Dir: Stanley Kubrick | Wri: Frederic Raphael, Stanley Kubrick | Cast: Nicole Kidman, Tom Cruise, Sydney Pollack, Todd Field | US Thriller 159′
Stanley Kubrick’s last film is ironically his biggest disappointment. Eyes Wide Shut looks alluring and the starry cast is impressive, but the story just doesn’t lead where you hope it will: it doesn’t lead you anywhere for that matter – unless of course you want to be transported to a surreal dreamworld of ludicrous nightmares where the doom-laden sensuality is more important than the message it actually delivers. The last act of this Gothic Manhattan thriller is completely out of context with what has gone before.

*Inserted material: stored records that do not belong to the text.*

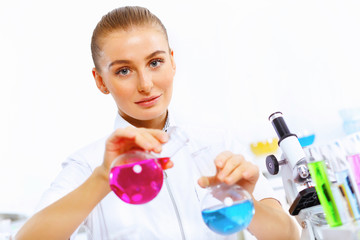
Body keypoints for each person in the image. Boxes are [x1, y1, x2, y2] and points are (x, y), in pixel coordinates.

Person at [15, 6, 300, 240]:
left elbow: (288, 235)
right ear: (101, 81)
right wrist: (105, 177)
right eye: (124, 70)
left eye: (155, 63)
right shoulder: (88, 166)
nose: (146, 84)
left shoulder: (216, 146)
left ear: (172, 62)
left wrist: (245, 201)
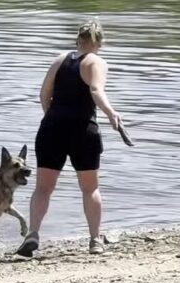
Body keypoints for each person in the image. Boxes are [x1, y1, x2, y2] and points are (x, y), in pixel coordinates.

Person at [16, 19, 121, 257]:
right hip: (83, 130)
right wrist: (111, 113)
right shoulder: (97, 61)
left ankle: (32, 234)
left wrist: (52, 118)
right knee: (90, 188)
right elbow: (96, 90)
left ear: (78, 40)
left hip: (51, 128)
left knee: (43, 188)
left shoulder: (60, 59)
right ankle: (95, 240)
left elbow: (44, 94)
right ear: (100, 43)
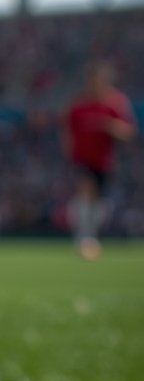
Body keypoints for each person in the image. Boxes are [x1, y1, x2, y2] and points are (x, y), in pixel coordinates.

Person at [62, 61, 136, 260]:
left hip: (104, 161)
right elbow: (67, 131)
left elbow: (129, 131)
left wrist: (112, 126)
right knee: (86, 190)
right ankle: (83, 237)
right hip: (81, 159)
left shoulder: (116, 103)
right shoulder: (78, 105)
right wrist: (68, 152)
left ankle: (90, 235)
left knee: (98, 202)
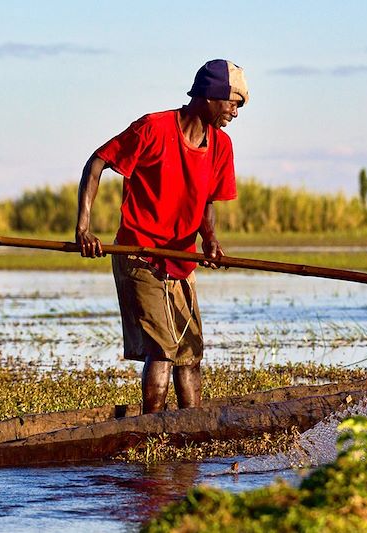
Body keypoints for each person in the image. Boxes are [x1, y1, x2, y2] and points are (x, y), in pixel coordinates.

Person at [75, 59, 248, 414]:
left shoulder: (221, 146)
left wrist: (209, 239)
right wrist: (84, 229)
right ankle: (153, 430)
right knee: (164, 350)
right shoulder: (153, 129)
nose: (235, 111)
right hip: (138, 255)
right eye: (233, 102)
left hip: (181, 259)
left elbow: (204, 201)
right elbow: (96, 163)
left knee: (190, 352)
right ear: (210, 96)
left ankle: (191, 429)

Crucially, this fantasy thriller is built around two cypher-like central characters who are merely there to serve the premise that marriage is first and foremost a affair built on fidelity. And any transgression from either side leads to the relationship imploding rather than being strengthened by its changed dynamic. If you lop a branch off a tree, the tree doesn’t necessarily die, it just grows in a different direction, and can even flourish from a little light pruning – and this what could have happened if we buy into the story that Kubrick tells, based on Arthur Schnitzler’s original Viennese novel Traumnovelle (he also wrote La Ronde).
We first meet Dr Bill Harford (Cruise) and his glib wife Alice (a sizzling Nicole Kidman) dressing seductively for a cocktail party given by an illustrious patient of a close friend, Dr Victor Ziegler (Pollack). Cruise and Kidman adopt the same mannered style of acting as Jack Nicholson (Torrance) in The Shining, and this all adds a touch of droll humour to the otherwise rather sinister tone.
Bill and Alice are confident, and secure in their marriage to each other as parents of a 7 year old daughter. Being 1990s America, marital infidelity is still treated very seriously. After flirting outrageously during the evening, the two of them go home and spend a few minutes smoking a joint and fondling one another in bed while projecting their sexual fantasies onto each other: Alice is outspoken in her belief that women are just as sexually promiscuous as men, given the opportunity. And what she says is convincing: if a person is suddenly consumed with desire for a stranger they will do absolutely anything to consummate that urge, even if it involves cheating on their existing partner, who ironically attains a status of enhanced endearment and affection in their hearts – while their brain is almost locked in an atavistic need to mate, whatever the cost. Alice describes an incident where, in her early marriage, she’d locked eyes on a certain naval officer in a hotel lobby, they’d exchanged lascivious glances and she became obsessed with pursuing the man, expressing her profound relief to discover he’d left the building.
Thus Kubrick sets the stage for all kinds of possibilities to play out in the rest of the film having set the seed of doubt in the doctor’s mind, but not in that of his wife, who clearly trusts him implicitly
Eyes Wide Shut certainly showcases Kubrick’s mastery as a filmmaker. According to his daughter Anya it was his favourite film and it positively glows with the rich and sensuous warmth of New York in the holiday season, both in the shimmering streets and the vibrant interiors. But a weird nagging doubt hangs over proceedings. And this doubt eats into the doctor, unleashing all kinds of ideas about his wife Alice who he imagines being seduced by the man, that same naval officer, in her fantasy projection. Dr Bill even succumbs to the charms of a passing prostitute but is saved from actually going through with it when a call from Alice stops him in his tracks. And as the evening wears on he lets his sexual imagination wander on meeting an old school friend who talks about a late-night gig in an upmarket porno club. Fuelled by Alice’s revelations he decides to join his friend in sampling this evening of erotica.